MQ37 / creathon

Creathon tools
0 stars 0 forks source link

Creathon HDF5 Utils

This repository contains a set of utilities for working with HDF5 files.

Raw signals are stored in HDF5 files. These can be loaded using the functions provided in the lib/funcs.py module. When a signal is annotated, it is split into segments of 10 seconds. Each segment is given a label based on whether an anomaly is present in the segment. The anomaly information is stored in a separate XML file with the same name as the HDF5 file, but with an .artf extension. See the provided tools for more information on how to work with the data at a low level.

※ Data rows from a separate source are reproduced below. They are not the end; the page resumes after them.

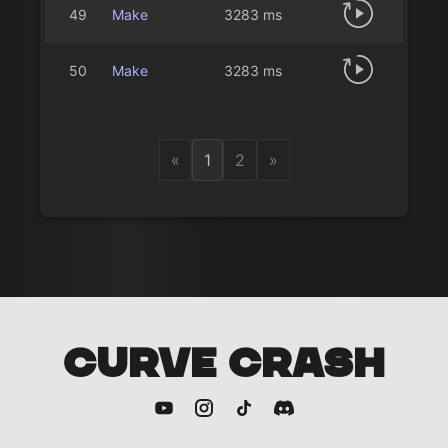
49
Make
3283 ms
50
Make
3283 ms
«
1
2
»
CURVE CRASH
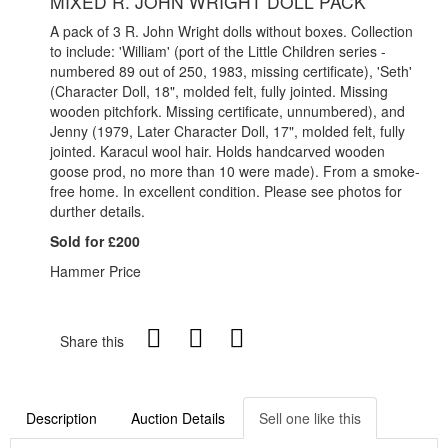
MIXED R. JOHN WRIGHT DOLL PACK
A pack of 3 R. John Wright dolls without boxes. Collection
to include: 'William' (port of the Little Children series -
numbered 89 out of 250, 1983, missing certificate), 'Seth'
(Character Doll, 18", molded felt, fully jointed. Missing
wooden pitchfork. Missing certificate, unnumbered), and
Jenny (1979, Later Character Doll, 17", molded felt, fully
jointed. Karacul wool hair. Holds handcarved wooden
goose prod, no more than 10 were made). From a smoke-
free home. In excellent condition. Please see photos for
durther details.
Sold for £200
Hammer Price
Share this
Description
Auction Details
Sell one like this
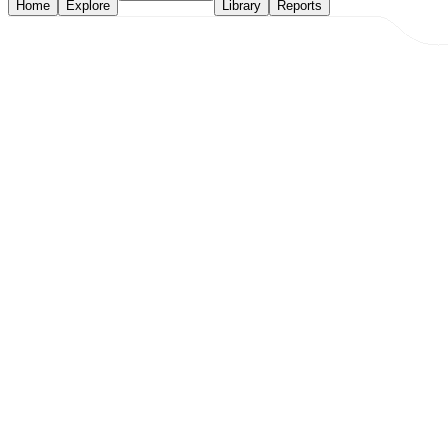
Home
Explore
Library
Reports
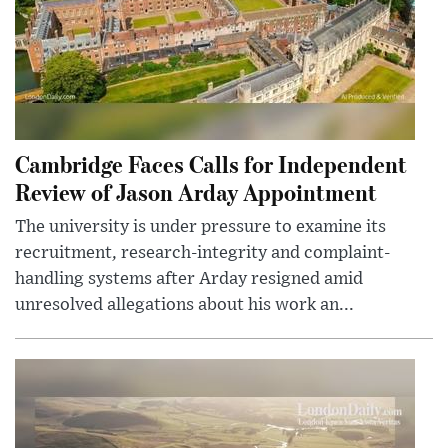
Cambridge Faces Calls for Independent
Review of Jason Arday Appointment
The university is under pressure to examine its
recruitment, research-integrity and complaint-
handling systems after Arday resigned amid
unresolved allegations about his work an...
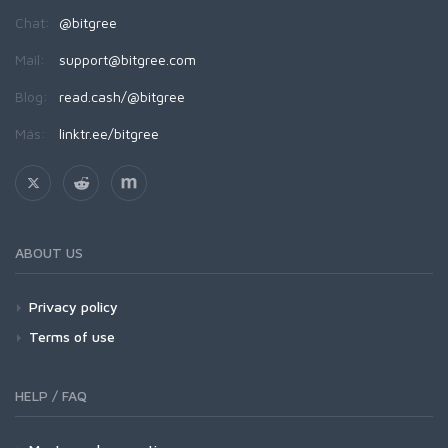
Chat:
@bitgree
Mail:
support@bitgree.com
Blog:
read.cash/@bitgree
Más:
linktr.ee/bitgree
ABOUT US
Privacy policy
Terms of use
HELP / FAQ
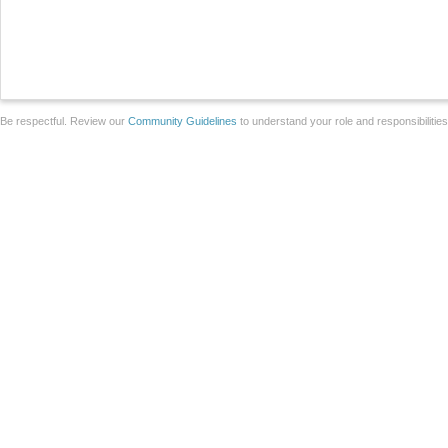
Be respectful. Review our
Community Guidelines
to understand your role and responsibilitie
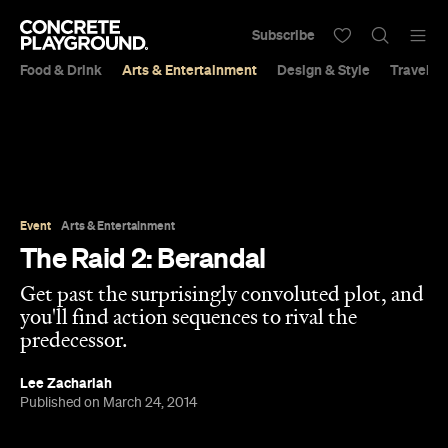
Subscribe
Food & Drink
Arts & Entertainment
Design & Style
Travel &
Event
Arts & Entertainment
The Raid 2: Berandal
Get past the surprisingly convoluted plot, and
you'll find action sequences to rival the
predecessor.
Lee Zachariah
Published on March 24, 2014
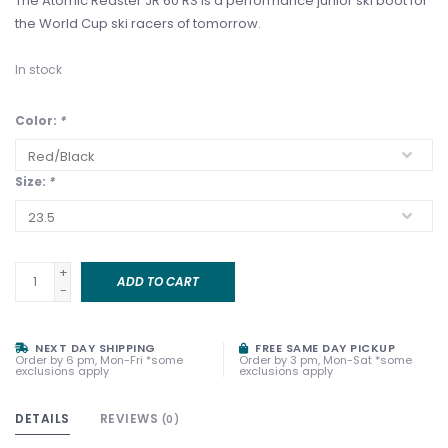
The Atomic Redster JR 60 RS is a performance junior ski boot for
the World Cup ski racers of tomorrow.
In stock
Color:
*
Size:
*
+
ADD TO CART
-
NEXT DAY SHIPPING
FREE SAME DAY PICKUP
Order by 6 pm, Mon-Fri *some
Order by 3 pm, Mon-Sat *some
exclusions apply
exclusions apply
DETAILS
REVIEWS
(0)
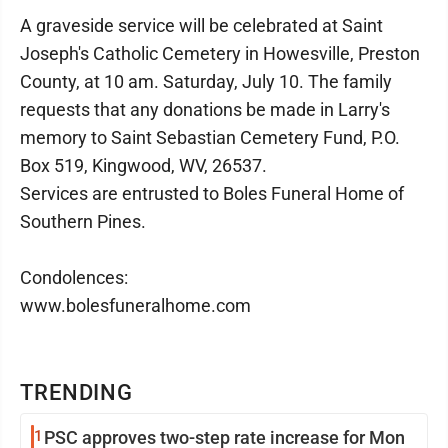
A graveside service will be celebrated at Saint
Joseph's Catholic Cemetery in Howesville, Preston
County, at 10 am. Saturday, July 10. The family
requests that any donations be made in Larry's
memory to Saint Sebastian Cemetery Fund, P.O.
Box 519, Kingwood, WV, 26537.
Services are entrusted to Boles Funeral Home of
Southern Pines.
Condolences:
www.bolesfuneralhome.com
TRENDING
1
PSC approves two-step rate increase for Mon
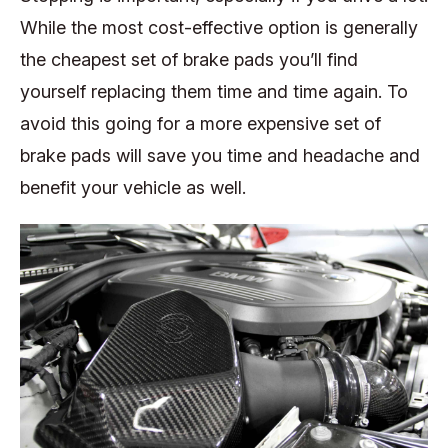
While the most cost-effective option is generally
the cheapest set of brake pads you’ll find
yourself replacing them time and time again. To
avoid this going for a more expensive set of
brake pads will save you time and headache and
benefit your vehicle as well.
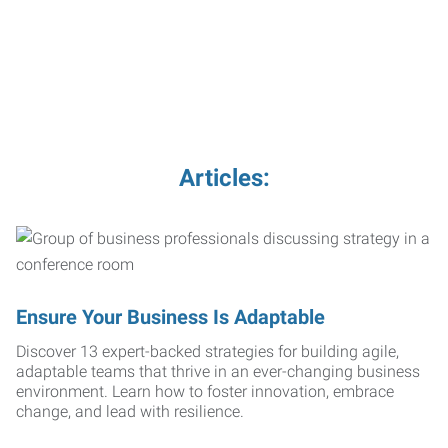
Articles:
Ensure Your Business Is Adaptable
Discover 13 expert-backed strategies for building agile,
adaptable teams that thrive in an ever-changing business
environment. Learn how to foster innovation, embrace
change, and lead with resilience.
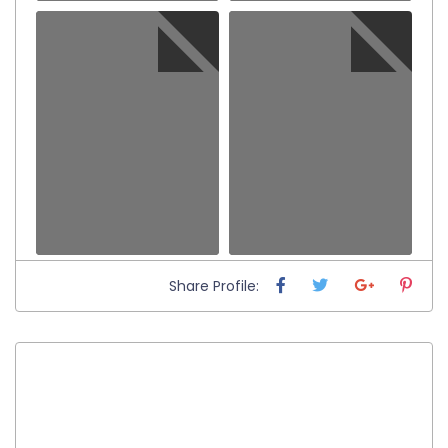
Share Profile:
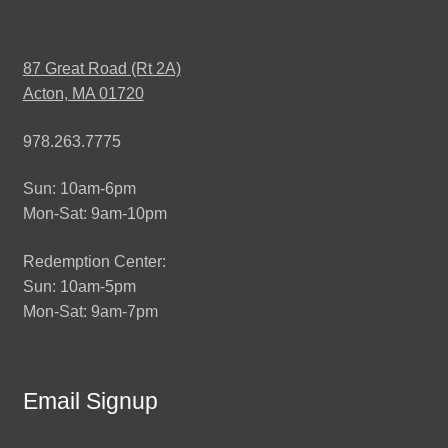
87 Great Road (Rt 2A)
Acton, MA 01720
978.263.7775
Sun: 10am-6pm
Mon-Sat: 9am-10pm
Redemption Center:
Sun: 10am-5pm
Mon-Sat: 9am-7pm
Email Signup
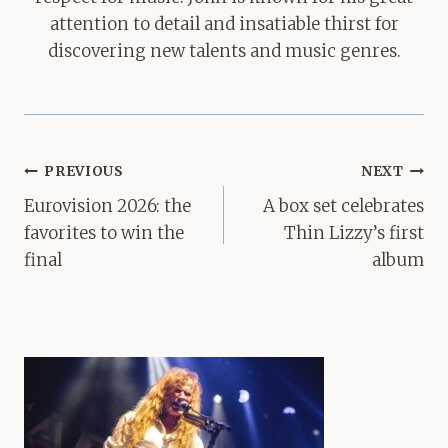
attention to detail and insatiable thirst for
discovering new talents and music genres.
Post
PREVIOUS
NEXT
navigation
Eurovision 2026: the
A box set celebrates
favorites to win the
Thin Lizzy’s first
final
album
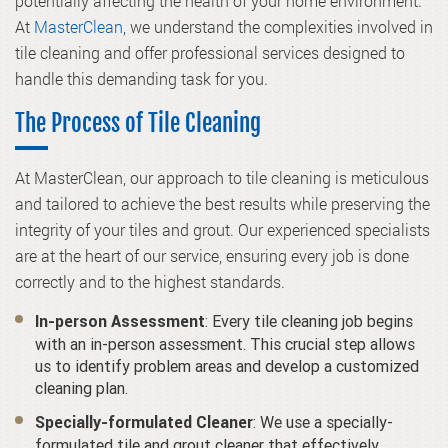
potentially affecting the health of your home environment.
At
MasterClean
, we understand the complexities involved in
tile cleaning and offer professional services designed to
handle this demanding task for you.
The Process of Tile Cleaning
At MasterClean, our approach to tile cleaning is meticulous
and tailored to achieve the best results while preserving the
integrity of your tiles and grout. Our experienced specialists
are at the heart of our service, ensuring every job is done
correctly and to the highest standards.
: Every tile cleaning job begins
In-person Assessment
with an in-person assessment. This crucial step allows
us to identify problem areas and develop a customized
cleaning plan.
: We use a specially-
Specially-formulated Cleaner
formulated tile and grout cleaner that effectively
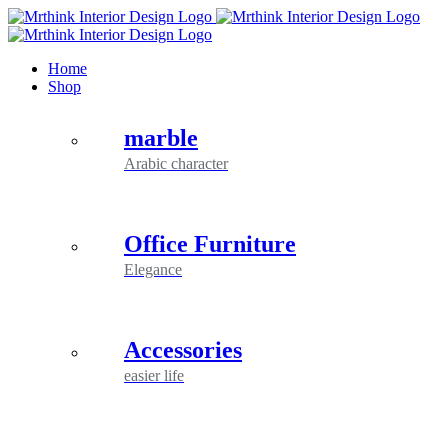
Skip
to
content
Home
Shop
marble
Arabic character
Office Furniture
Elegance
Accessories
easier life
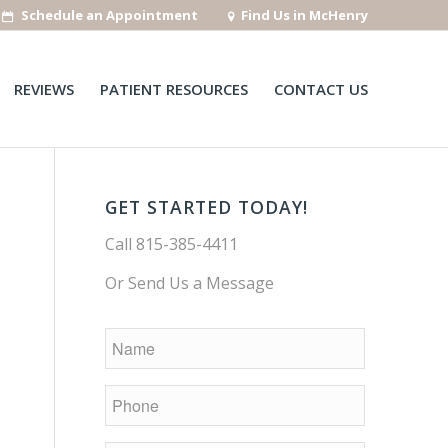
Schedule an Appointment
Find Us in McHenry
REVIEWS
PATIENT RESOURCES
CONTACT US
GET STARTED TODAY!
Call
815-385-4411
Or Send Us a Message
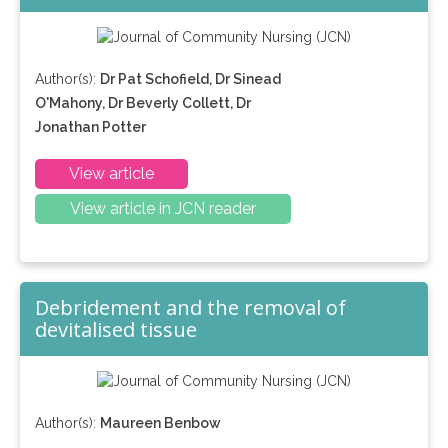
Author(s):
Dr Pat Schofield, Dr Sinead
O'Mahony, Dr Beverly Collett, Dr
Jonathan Potter
View article
View article in JCN reader
Debridement and the removal of
devitalised tissue
Author(s):
Maureen Benbow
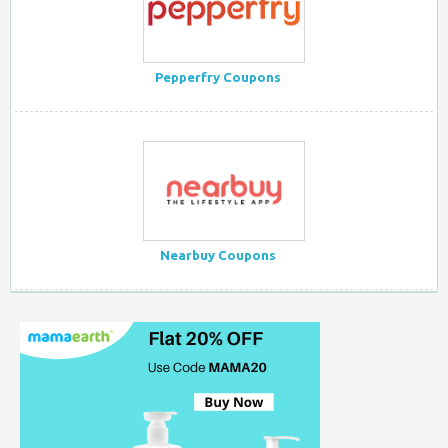
Pepperfry Coupons
Nearbuy Coupons
Myntra Coupon Code for Today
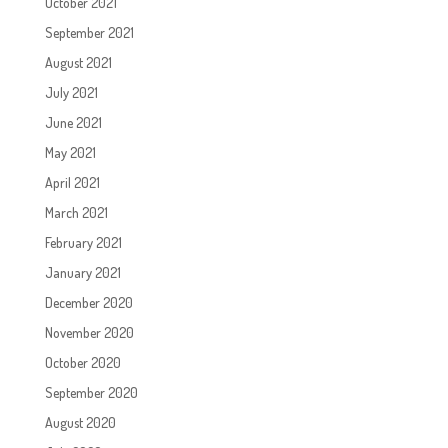
October 2021
September 2021
August 2021
July 2021
June 2021
May 2021
April 2021
March 2021
February 2021
January 2021
December 2020
November 2020
October 2020
September 2020
August 2020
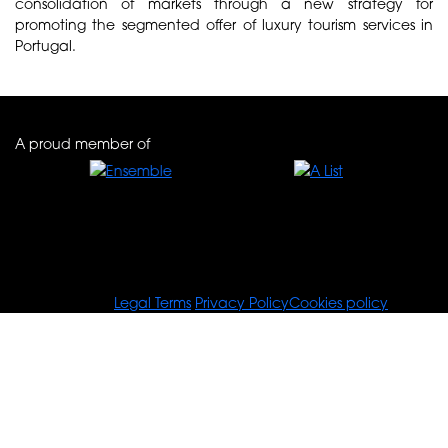
consolidation of markets through a new strategy for
promoting the segmented offer of luxury tourism services in
Portugal.
A proud member of
© Tours For You
Legal Terms
Privacy Policy
Cookies policy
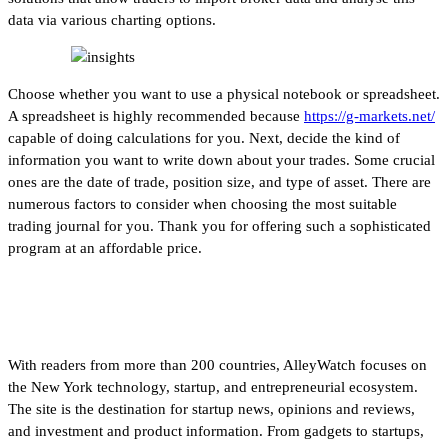
data via various charting options.
Choose whether you want to use a physical notebook or spreadsheet.
A spreadsheet is highly recommended because
https://g-markets.net/
capable of doing calculations for you. Next, decide the kind of
information you want to write down about your trades. Some crucial
ones are the date of trade, position size, and type of asset. There are
numerous factors to consider when choosing the most suitable
trading journal for you. Thank you for offering such a sophisticated
program at an affordable price.
Financial Times
With readers from more than 200 countries, AlleyWatch focuses on
the New York technology, startup, and entrepreneurial ecosystem.
The site is the destination for startup news, opinions and reviews,
and investment and product information. From gadgets to startups,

Installation (Linux/MacOS)

Python 3.9+ is required

  1. Clone and enter the repository:
    git clone https://github.com/MQ37/creathon.git
    cd creathon
  2. Create and activate Python virtualenv:
    python3 -m venv venv
    source venv/bin/activate
  3. Install the requirements:
    pip install -r requirements.txt

Installation (Windows)

Python 3.9+ is required

  1. Clone and enter the repository:

    git clone https://github.com/MQ37/creathon.git
    cd creathon
  2. Create and activate Python virtual environment:

    python -m venv venv
    venv\Scripts\activate
  3. Install the requirements:

    pip install -r requirements.txt

Usage

Python virtualenv must be activated

Run the desired tool/script with the required arguments (these can be found in the help message using the -h flag). For example, to use the info tool, run:

python3 info.py -f <path_to_hdf5_file>
# example
python3 info.py -f ./data/TBI_003.hdf5

To export ABP/ICP 10s segments from an HDF5 file, use the provided extract.py script. The segments will be exported as NumPy text files named {signal}_{start_idx}_{is_artefact}.txt where 0 indicates a normal and 1 indicates an anomaly segment.

# ABP signal
python3 extract.py -f ./data/TBI_003.hdf5 -o ./export/ -s abp
# ICP signal
python3 extract.py -f ./data/TBI_003.hdf5 -o ./export/ -s icp

To export the same number of normal segments (not marked as anomalies) as artefact segments, use the -sn switch. For example, if there are 704 marked anomalies in the ABP signal of this file, then only the first 704 normal segments will be exported along with the artefact segments (without this switch, all normal segments are exported).

# ABP signal same number of segments
python3 extract.py -f ./data/TBI_003.hdf5 -o ./export/ -s abp -sn

To print all anomalies present in the HDF5 file with their signal index and datetime, use the artefacts.py tool.

# ABP
python3 artefacts.py -f ./data/TBI_003.hdf5 -s abp
# ICP
python3 artefacts.py -f ./data/TBI_003.hdf5 -s icp

Tools

How to load segments

You can use two classes from lib.loader to work with the HDF5 file ABP and ICP signals. SingleFileExtractor to extract signal segments from a single file (and the corresponding .artf file) and FolderExtractor to extract all segments from all files in a specified directory. Be sure to go through example.py to see how to use those two classes. When you run example.py, you should see the following plot: Example ABP anomaly segment plot

ARTF File Format

The ARTF file, stored in XML format, contains information about anomalies present in the corresponding HDF5 file. It has the following structure:

Example

<?xml version="1.0" ?>
<ICMArtefacts>

    <Global>
        <Artefact StartTime="01/01/1970 00:00:05.000"
                  EndTime="01/01/1970 00:00:15.000"/>
    </Global>

    <SignalGroup Name="icp">
        <Artefact StartTime="01/01/1970 00:00:15.000"
                  EndTime="01/01/1970 00:00:25.000"/>
    </SignalGroup>

    <SignalGroup Name="abp">
        <Artefact StartTime="01/01/1970 00:00:25.000"
                  EndTime="01/01/1970 00:00:35.000"/>
        <Artefact StartTime="01/01/1970 00:00:35.000"
                  EndTime="01/01/1970 00:00:45.000"/>
    </SignalGroup>

    <Info HDF5Filename="soubor.hdf5" UserID="uzivatel1"/>

</ICMArtefacts>

Notes

Be sure to read this

Note that the ABP wave signal is sometimes stored in HDF5 files as waves.art instead of waves.abp.